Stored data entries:
[Start of section]

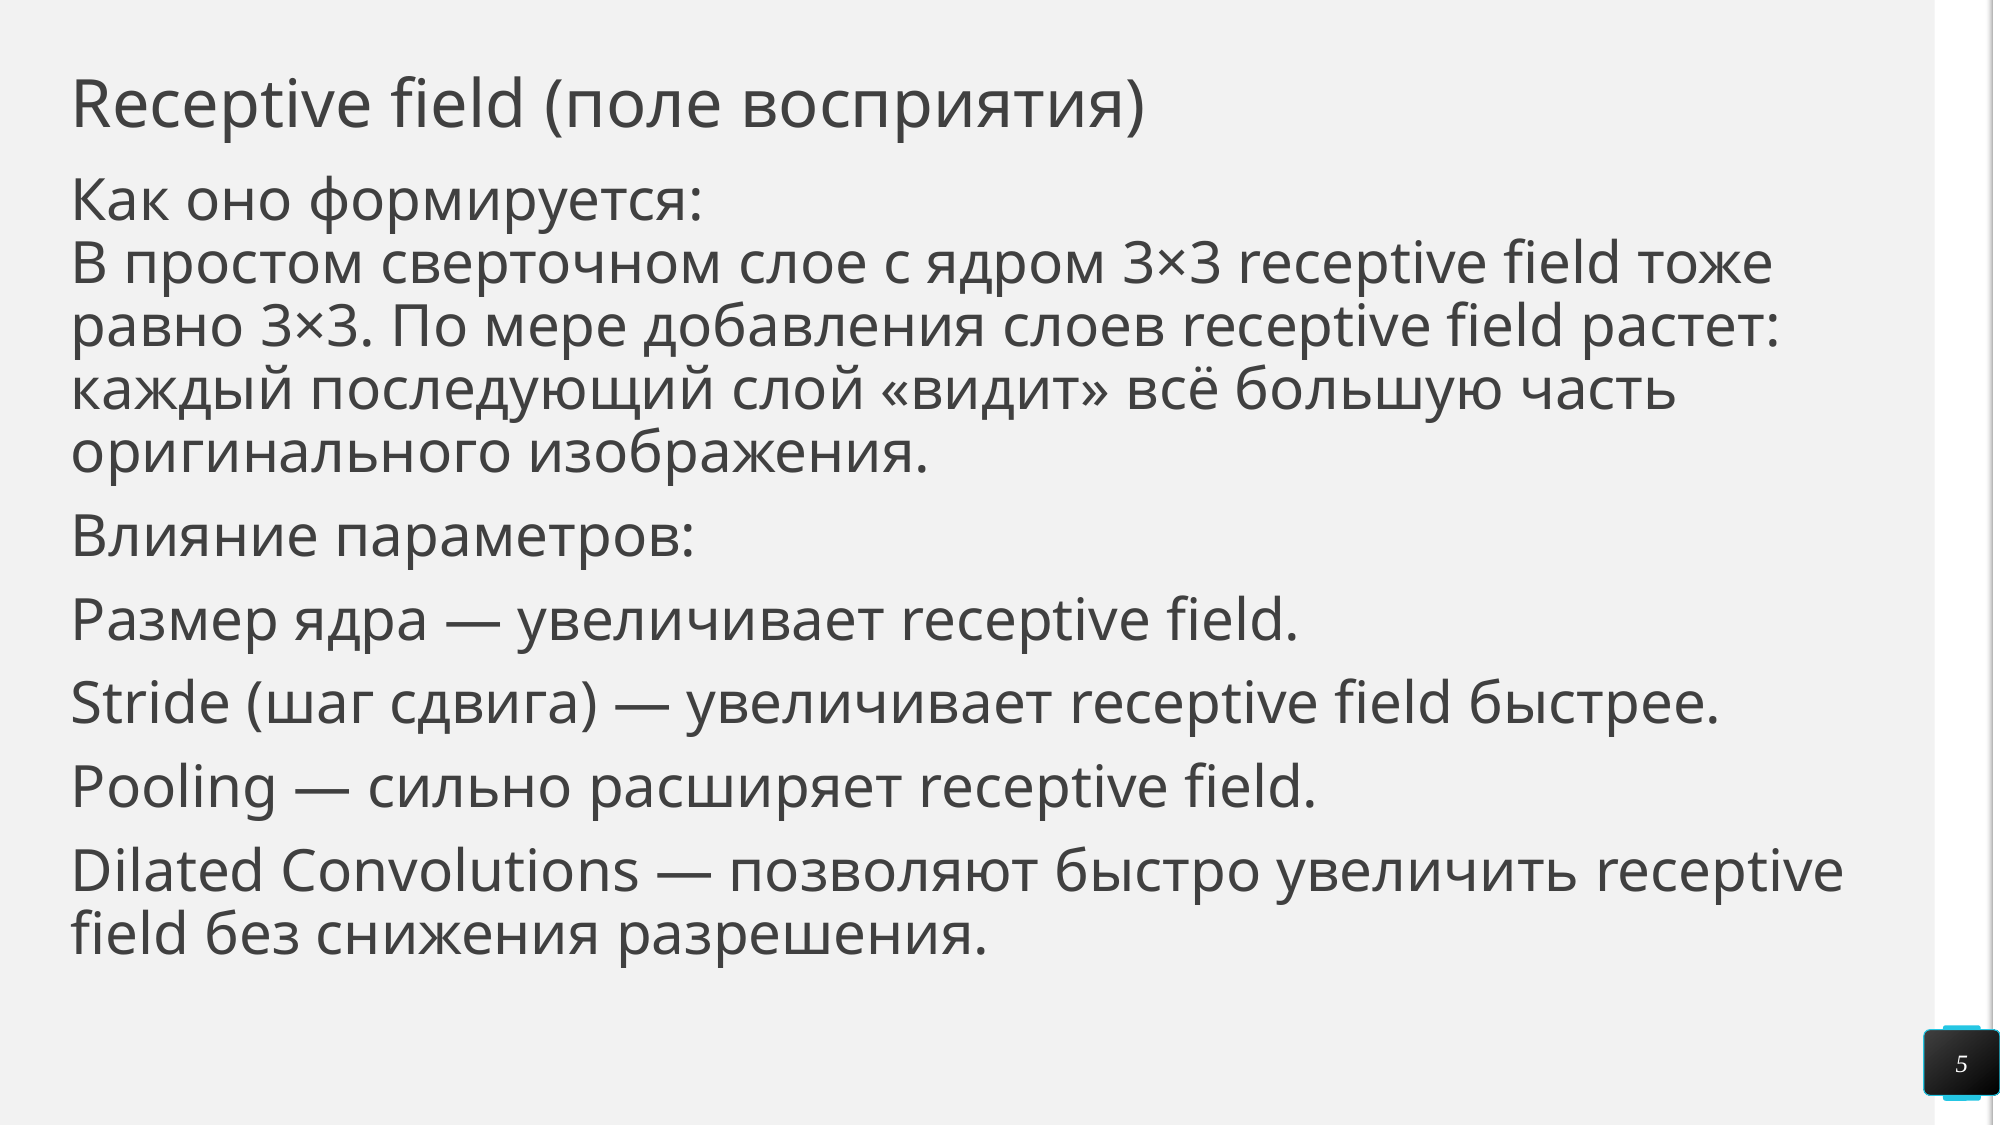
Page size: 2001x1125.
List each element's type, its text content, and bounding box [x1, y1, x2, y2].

title Receptive field (поле восприятия) [70, 70, 1930, 142]
slide_number 5 [1923, 1029, 2000, 1096]
list Как оно формируется: В простом сверточном слое с ядром 3×3 receptive field тоже равно 3×3. По мере добавления слоев receptive field растет: каждый последующий слой «видит» всё большую часть оригинального изображения. Влияние параметров: Размер ядра — увеличивает receptive field. Stride (шаг сдвига) — увеличивает receptive field быстрее. Pooling — сильно расширяет receptive field. Dilated Convolutions — позволяют быстро увеличить receptive field без снижения разрешения. [70, 170, 1930, 1016]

[End of section]

The response should contain every record above exactly as written, and none of the pictures.

Page size: 2001x1125.
List each element's type, its text content, and bounding box [x1, y1, x2, y2].

title Receptive field (поле восприятия) [70, 70, 1930, 142]
slide_number 5 [1923, 1029, 2000, 1096]
list Как оно формируется: В простом сверточном слое с ядром 3×3 receptive field тоже равно 3×3. По мере добавления слоев receptive field растет: каждый последующий слой «видит» всё большую часть оригинального изображения. Влияние параметров: Размер ядра — увеличивает receptive field. Stride (шаг сдвига) — увеличивает receptive field быстрее. Pooling — сильно расширяет receptive field. Dilated Convolutions — позволяют быстро увеличить receptive field без снижения разрешения. [70, 170, 1930, 1016]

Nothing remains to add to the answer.